Age was getting to him after all, no doubt. Thirty approached, and perhaps he had overindulged a few too many times.
“Tell me what you were thinking dancing with Lord Sinclair,” he said when they returned together. He gripped her fingers more firmly this time. “That was the first dance. You ought to have danced it with me.”
“Well, I looked to you for direction,” she said. “But you were engaged in conversation, and you said nothing about dancing. I know many young gentlemen do not care for dancing, and I supposed you were one of them.”
Just as he’d thought. And a small pang reminded him that he had, as she said, been engaged in conversation, and although he had intended broadly to dance with her, he had not thought to communicate such a thing. He had assumed, more foolishly of him, that when he searched for her, she would be patiently waiting.
Getting rid of her would be harder than he had hoped if she was prepared to find enjoyment and engagement elsewhere if he did not deliver.
“In the future, presume that I will wish to dance the first set with you,” he said crisply.
“Yes, Sebastian.”
He almost told her to stop using his name, then he hesitated. To be sure, it felt a little too intimate, but he could not say he disliked the sound.
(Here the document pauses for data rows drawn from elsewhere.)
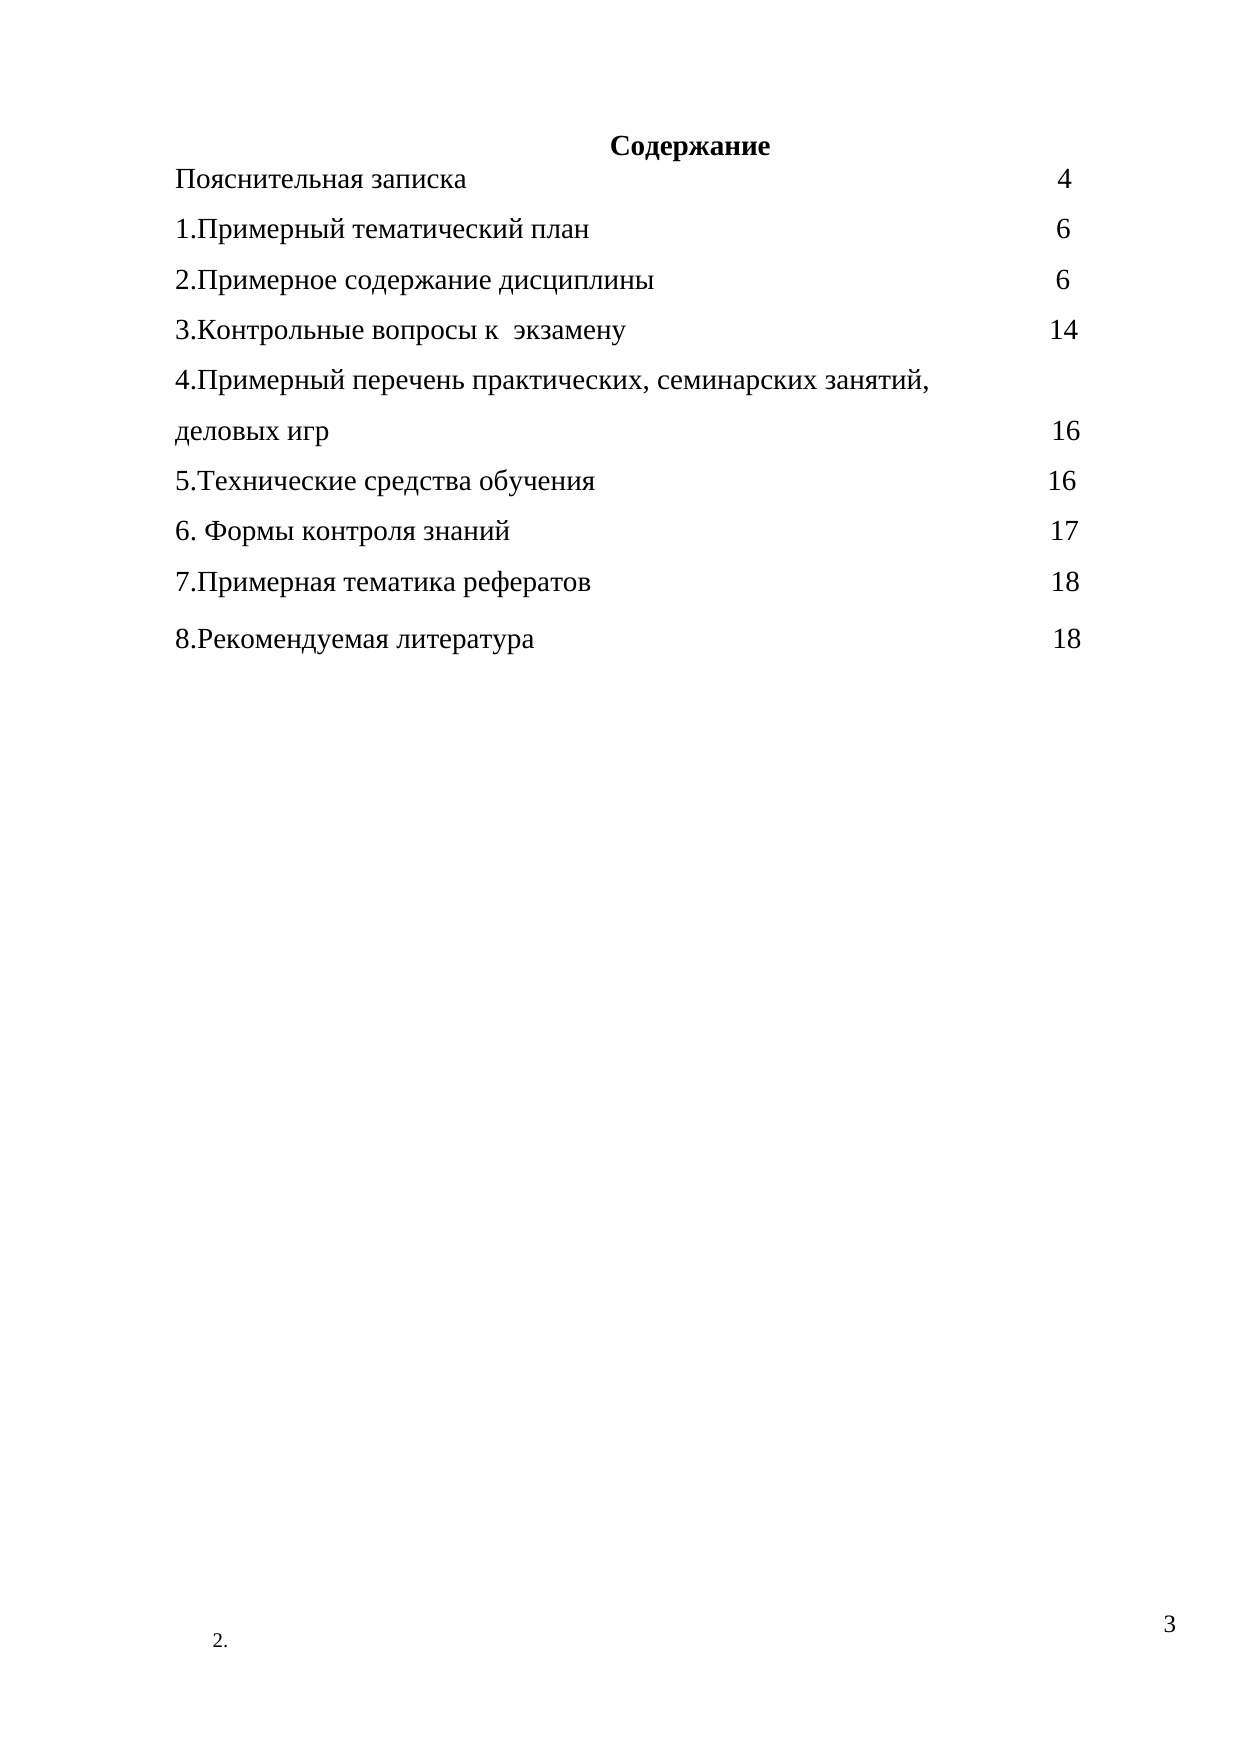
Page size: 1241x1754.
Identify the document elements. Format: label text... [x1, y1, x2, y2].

text 7.Примерная тематика рефератов 18 [175, 564, 1176, 597]
text 4.Примерный перечень практических, семинарских занятий, [175, 362, 1176, 396]
text Содержание [204, 128, 1176, 161]
text 8.Рекомендуемая литература 18 [175, 621, 1176, 655]
subtitle деловых игр 16 5.Технические средства обучения 16 [175, 413, 1176, 497]
text 1.Примерный тематический план 6 [175, 211, 1176, 245]
subtitle 6. Формы контроля знаний 17 [175, 513, 1176, 547]
text Пояснительная записка 4 [175, 161, 1176, 195]
text 3.Контрольные вопросы к экзамену 14 [175, 312, 1176, 346]
text 2.Примерное содержание дисциплины 6 [175, 262, 1176, 295]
Not to mention that it was precisely what he had commanded, all for the sake of appearing as though they were happily married.
“Smile at me,” he said, and she glanced up into his face once more, offering a hesitant smile that he privately reflected showed nothing of the lover about her. “As though you desire me, Eleanor. I know you can do it.”
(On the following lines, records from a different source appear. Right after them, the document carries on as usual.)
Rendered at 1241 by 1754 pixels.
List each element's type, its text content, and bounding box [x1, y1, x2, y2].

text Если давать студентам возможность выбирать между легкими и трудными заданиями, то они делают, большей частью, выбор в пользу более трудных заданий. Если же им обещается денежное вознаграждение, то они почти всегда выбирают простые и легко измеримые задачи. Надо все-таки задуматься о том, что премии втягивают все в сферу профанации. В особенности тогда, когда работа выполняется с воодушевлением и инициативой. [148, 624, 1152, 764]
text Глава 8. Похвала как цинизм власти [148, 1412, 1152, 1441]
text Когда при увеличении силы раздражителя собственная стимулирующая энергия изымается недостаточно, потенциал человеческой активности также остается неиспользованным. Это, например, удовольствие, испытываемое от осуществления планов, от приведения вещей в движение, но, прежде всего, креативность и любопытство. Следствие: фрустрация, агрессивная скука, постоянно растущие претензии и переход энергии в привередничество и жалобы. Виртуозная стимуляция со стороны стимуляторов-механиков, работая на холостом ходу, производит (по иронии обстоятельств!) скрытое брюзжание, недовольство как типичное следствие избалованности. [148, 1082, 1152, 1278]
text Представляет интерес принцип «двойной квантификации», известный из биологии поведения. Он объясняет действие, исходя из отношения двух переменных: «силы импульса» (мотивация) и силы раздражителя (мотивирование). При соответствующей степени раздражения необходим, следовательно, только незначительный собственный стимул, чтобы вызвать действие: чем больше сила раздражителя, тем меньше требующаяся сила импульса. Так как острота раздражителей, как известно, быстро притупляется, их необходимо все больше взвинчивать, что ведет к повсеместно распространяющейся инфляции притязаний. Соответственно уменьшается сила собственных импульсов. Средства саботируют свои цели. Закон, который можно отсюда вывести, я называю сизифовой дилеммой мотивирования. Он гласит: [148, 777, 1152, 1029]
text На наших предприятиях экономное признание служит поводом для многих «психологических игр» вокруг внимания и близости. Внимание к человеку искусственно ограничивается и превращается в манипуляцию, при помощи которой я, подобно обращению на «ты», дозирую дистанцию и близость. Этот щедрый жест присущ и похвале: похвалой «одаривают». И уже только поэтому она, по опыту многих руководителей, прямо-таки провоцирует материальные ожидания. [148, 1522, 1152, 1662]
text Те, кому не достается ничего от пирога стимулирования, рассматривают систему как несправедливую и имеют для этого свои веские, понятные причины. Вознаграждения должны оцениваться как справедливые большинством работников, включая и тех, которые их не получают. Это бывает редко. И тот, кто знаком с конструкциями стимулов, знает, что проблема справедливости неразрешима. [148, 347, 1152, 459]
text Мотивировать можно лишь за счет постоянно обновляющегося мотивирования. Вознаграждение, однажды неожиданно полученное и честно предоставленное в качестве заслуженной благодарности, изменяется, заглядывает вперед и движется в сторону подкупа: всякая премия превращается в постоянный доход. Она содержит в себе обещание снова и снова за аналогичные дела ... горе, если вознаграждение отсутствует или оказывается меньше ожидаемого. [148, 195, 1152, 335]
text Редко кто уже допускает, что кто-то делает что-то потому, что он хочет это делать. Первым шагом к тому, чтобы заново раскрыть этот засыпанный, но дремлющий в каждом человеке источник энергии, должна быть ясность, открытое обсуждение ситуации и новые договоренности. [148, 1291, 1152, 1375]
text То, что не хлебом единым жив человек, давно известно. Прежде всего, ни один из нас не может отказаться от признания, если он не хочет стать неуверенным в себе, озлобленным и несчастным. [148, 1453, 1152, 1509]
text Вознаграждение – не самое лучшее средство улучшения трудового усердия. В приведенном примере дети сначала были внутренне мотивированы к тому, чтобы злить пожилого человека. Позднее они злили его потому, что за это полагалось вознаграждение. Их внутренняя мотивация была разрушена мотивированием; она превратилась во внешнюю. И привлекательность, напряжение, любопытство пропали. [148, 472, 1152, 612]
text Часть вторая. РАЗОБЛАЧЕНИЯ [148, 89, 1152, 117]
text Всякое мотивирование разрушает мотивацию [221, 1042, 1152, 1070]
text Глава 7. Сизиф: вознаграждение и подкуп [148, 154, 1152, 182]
A knowing glint entered her eyes. “And if I told you that I did not desire you?”
“Then you will do well to pretend,” he retorted. “And stop your lying. I know when you do it.”
“A convenient trait.”
“ Quite . So you will desire me, Eleanor. And you will smile at me, at least as long as we are in attendance here. And when we return home together, you will say not one word of complaint.”
She pressed a little closer, her breasts just brushing the lapels of his coat. “And if I do not, will you punish me?”
“I have a mind to do so anyway, after that showing with your dancing.” His hand found her waist, and her eyes sparked with excitement. “Did you think I would not notice or care, sweetheart? Or that I have not been plotting what to do about it ever since?”
“I had not—I had not known you would be angry.” Her voice turned breathy, and he recognized the sight of desire in her eyes. Oh yes, she wanted him, and he craved giving into that mutual want. Lust , he knew, could be sated so very easily, and he had every right to her.
There were things he could do that would not count as consummation. Ways he could have her, yet not.
The evening could not end soon enough.
“I will show you in the carriage home,” he murmured as they came together for the last time that dance, “ precisely how angry you have made me, Eleanor.”
She visibly shivered, her skin erupting in goosebumps. “Will you? Good. When are we leaving?”
He smiled at her as the dance came to an end and they bowed opposite one another. “When the night is over and not a moment before.”